Nenek akhirnya meletakkan supnya, dia menatap Rayyan kemudian menatapku, " Nenek percaya padamu, dan juga nenek berfikir Rayyan bisa belajar banyak darimu dan punya masa depan di ibukota." katanya sambil mengusap wajahku dengan penuh sayang. aku memeluknya, pelukan itu terasa hangat, pelukan dari seorang wanita yang membesarkan aku setelah kedua orang tuaku pergi dari dunia yang busuk ini.
" kalau begitu bersiaplah kalian berdua, aku akan temui kalian esok pagi setelah aku mengobati kedua orang yang dimaksud komandan." aku bergegas lari ke tendaku.
aku mengemas semua pakaian yang kuperlukan, buku catatan ayahku, beberapa kertas, belati kecil dengan sisik biru gelap, dan beberapa tanaman obat yang aku buat sendiri. Lalu aku mendengar suara 'bruk !' lembut, tanpa kusadari aku menjatuhkan beberapa buku saat buru-buru berkemas. salah satu buku dengan sampul kulit yang sudah rusak terbuka, disana ada catatn ibu dan ayahku kala mereka masih hidup. Aku menatap foto mereka disana ayahku menulis " bahkan mawar juliet pun tidak bisa menandingi kecantikan di wajahmu." aku tersipu membacanya. Aku membalik halaman selanjutnya, dan menemukan tulisan yang menarik.

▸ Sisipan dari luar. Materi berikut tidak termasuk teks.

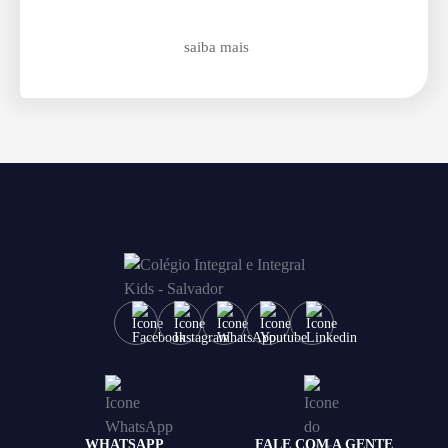
saiba mais
WHATSAPP
FALE COM A GENTE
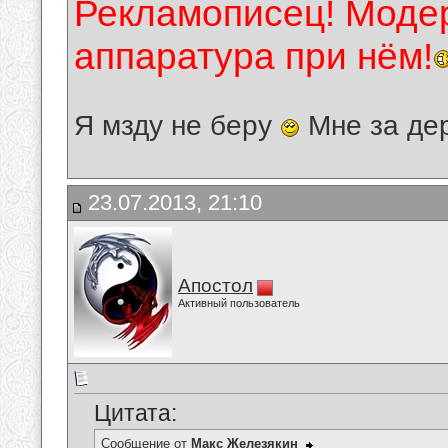
Рекламописец! Модер
аппаратура при нём!
Я мзду не беру
Мне за де
23.07.2013, 21:10
Апостол
Активный пользователь
Цитата:
Сообщение от
Макс Железякин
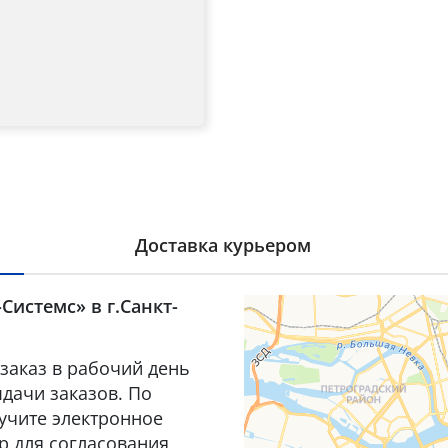
Доставка курьером
Системс» в г.Санкт-
заказ в рабочий день
дачи заказов. По
лучите электронное
р для согласования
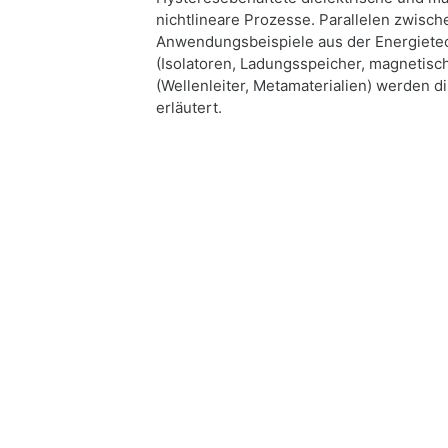
nichtlineare Prozesse. Parallelen zwisc
Anwendungsbeispiele aus der Energietech
(Isolatoren, Ladungsspeicher, magnetis
(Wellenleiter, Metamaterialien) werden 
erläutert.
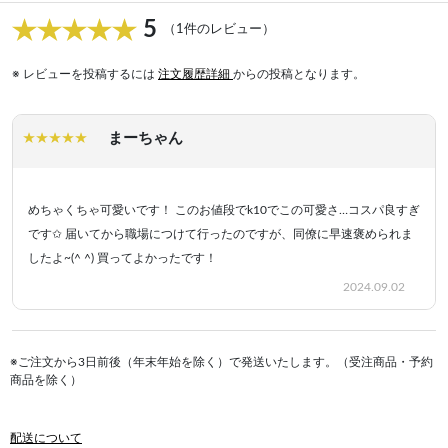
5
（1件のレビュー）
※ レビューを投稿するには
注文履歴詳細
からの投稿となります。
まーちゃん
めちゃくちゃ可愛いです！ このお値段でk10でこの可愛さ…コスパ良すぎ
です✩︎ 届いてから職場につけて行ったのですが、同僚に早速褒められま
したよ~(^ ^) 買ってよかったです！
2024.09.02
※ご注文から3日前後（年末年始を除く）で発送いたします。（受注商品・予約
商品を除く）
配送について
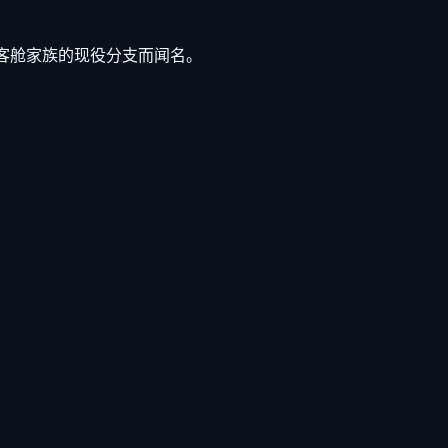
大客舱家族的现役分支而闻名。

" Dalam setiap tetes air jernih, ada mata Sang Hyang yang melihat dunia tanpa kabut. Bahkan Air pun tak bisa berbohong." aku bergumam menyebut nama ayahku. kemudian aku mendengar orang dengan langkah berat masuk kedalam tendaku. Suaranya memburu dan tampak tidak senang.
" kau sudah ditunggu Jiwa ! para Executioner akan mengantarmu ke penjara bertemu dengan pasienmu." dia meludah, wajah prajurit ini berantakan, berbau busuk, pastilah hasil silang dari Orc dan Iblis itu sendiri.
" aku siap, aku bisa berjalan sendiri keluar." kataku sambil menabrak bahu makhluk itu dengan sengaja, di luar tenda kepalaku sudah ditutup kantung berwarna hitam.
" Relax Jiwa, kami akan membuka kantung sial ini setelah kau sampai di penjara." suara executioner itu lebih tenang, aku rasa dia perempuan dari cara dia berbisik di telingaku.
" jangan lupa jaga pandanganmu dari mereka, mereka milik Raja." ucapnya. Aku mendengus, tak peduli dengan apapun mainan milik Raja, aku hanya ingin segera menyelesaikan misi ini dan tinggal di ibu kota bersama Rayyan dan Nenek. Selama perjalanan aku menutup mata, membayangkan sebuah rumah dengan pohon apel di depannya.